If you find yourself wanting to use a field-of-field or getters, stop. Fill out the template for each method, and figure out another design.
Think carefully about how to use dynamic dispatch, and where to define methods, to keep your code as simple and clean as possible.
Note: The following method defined for the class String may be useful:
// does this String come before the given String lexicographically? // produce value < 0 --- if this String comes before that String // produce value zero --- if this String is the same as that String // produce value > 0 --- if this String comes after that String int compareTo(String that)
When referring to strings, this is known as a “case-insensitive” sort, since when it examines two strings, it converts everything to lowercase (or uppercase —
would it make any difference?) before comparing them, so the comparison can’t use— or be sensitive to— differences in casing. Design the method sort that produces a new list, sorted in alphabetical order, treating all Strings as if they were given in all lowercase.Note: The String class defines the method toLowerCase that produces a String just like the one that invoked the method, but with all uppercase letters converted to lowercase.
Design the method isSorted that determines whether this list is sorted in alphabetical order, in a case-insensitive way.
Hint: You will likely need a helper method. You may want to review the accumulator style functions we have seen in DrRacket.
Design the method:
ILoString subList(int start,int end) ILoString sublist(int start,int end)
for ILoString. When invoked, it returns a list of Strings from this list in the same order, starting from the given start position and ending at the given end position (including the two positions). Positions in the list start at 0 (i.e. the first String in the list is at index 0). For example, when called as list.sublist(1,3) it will return a list containing the second, third and fourth strings in that order. If the range goes partly beyond the list in either direction, it should choose the appropriate indices that lie within that range (e.g. a range of -2 to 4 should return Strings in indices 0 to 4, and so on).
Design the method interleave that takes this list of Strings and a given list of Strings, and produces a list where the first, third, fifth... elements are from this list, and the second, fourth, sixth... elements are from the given list. Any “leftover” elements (when one list is longer than the other) should just be left at the end.
Design the method merge that takes this sorted list of Strings and a given sorted list of Strings, and produces a sorted list of Strings that contains all items in both original lists, including duplicates, treating all Strings as if they were given in all lowercase. You should not use sort for this. (This is not the same computation as for interleave, but the two methods are similar.

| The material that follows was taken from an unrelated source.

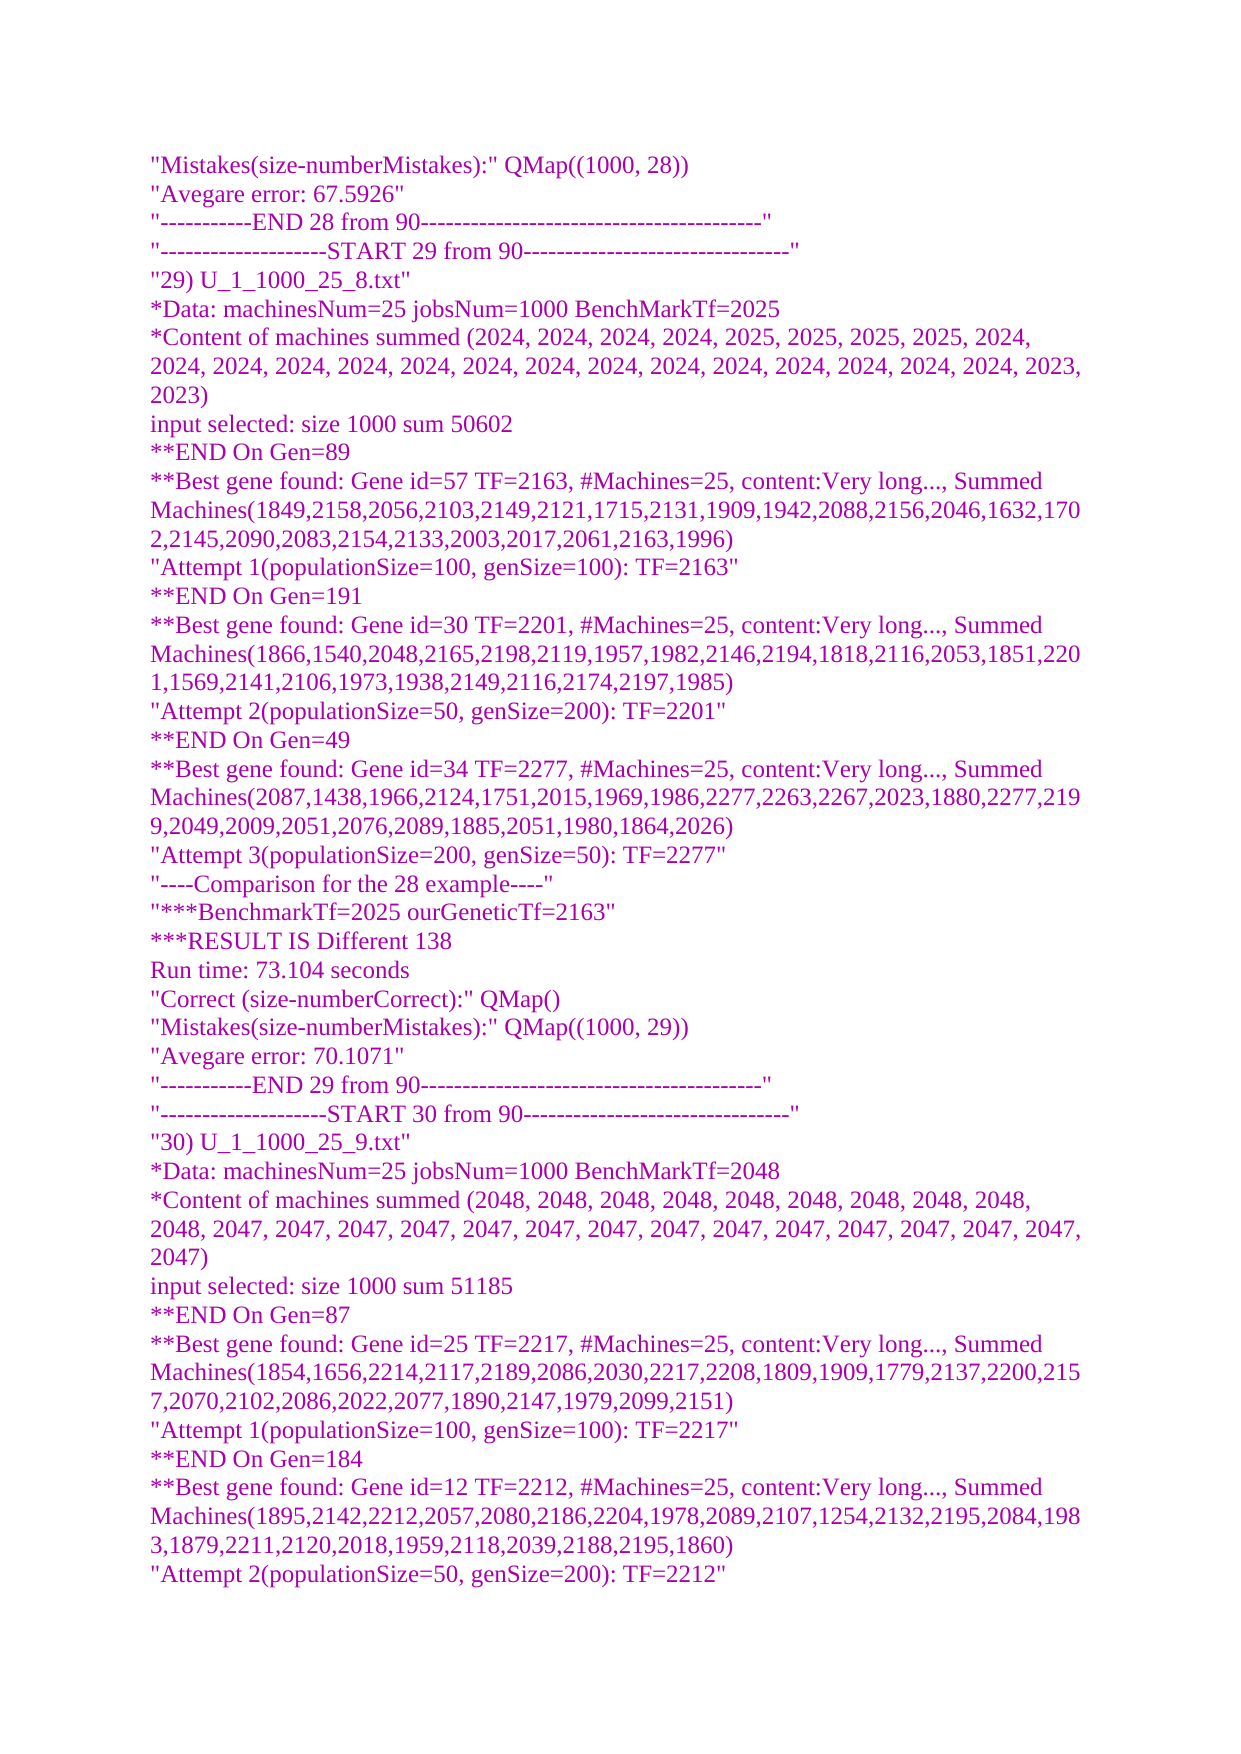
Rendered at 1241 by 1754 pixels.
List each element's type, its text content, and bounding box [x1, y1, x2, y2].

Can you construct an example of two lists such that interleaving them and merging them produce different results? Can you construct another example where the two results are the same?)
Design the method reverse that produces a new list of Strings containing the same elements as this list of Strings, but in reverse order.
Hint: The cleanest solution to this problem uses a helper method, in a style seen already in this problem.
Design the method isDoubledList that determines if this list contains pairs of identical strings, that is, the first and second strings are the same, the third and fourth are the same, the fifth and sixth are the same, etc.
Hint: Think carefully about how to test this method.
This isn’t the same as the typical definition of palindromes, which asks whether a single string contains the same letters when read in either order.
Design the method isPalindromeList that determines whether this list contains the same words reading the list in either order.Hint: Several of the methods defined above will be helpful in your solution.
Submit your work in the completed Strings.java file.
WARNING: Be extra careful not to name your file "String.java" – or else Java will think that you’re trying to redefine the built-in String class, and everything will break in creatively bizarre ways.